**WORK TO COMPLETE**
Reproduce each record in the listing below exactly as written.

**GIVEN RECORDS**
[Start of section]

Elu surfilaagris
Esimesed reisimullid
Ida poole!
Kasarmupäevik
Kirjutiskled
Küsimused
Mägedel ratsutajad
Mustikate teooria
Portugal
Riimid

[End of section]

**WRITTEN RESPONSE**
Elu surfilaagris
Esimesed reisimullid
Ida poole!
Kasarmupäevik
Kirjutiskled
Küsimused
Mägedel ratsutajad
Mustikate teooria
Portugal
Riimid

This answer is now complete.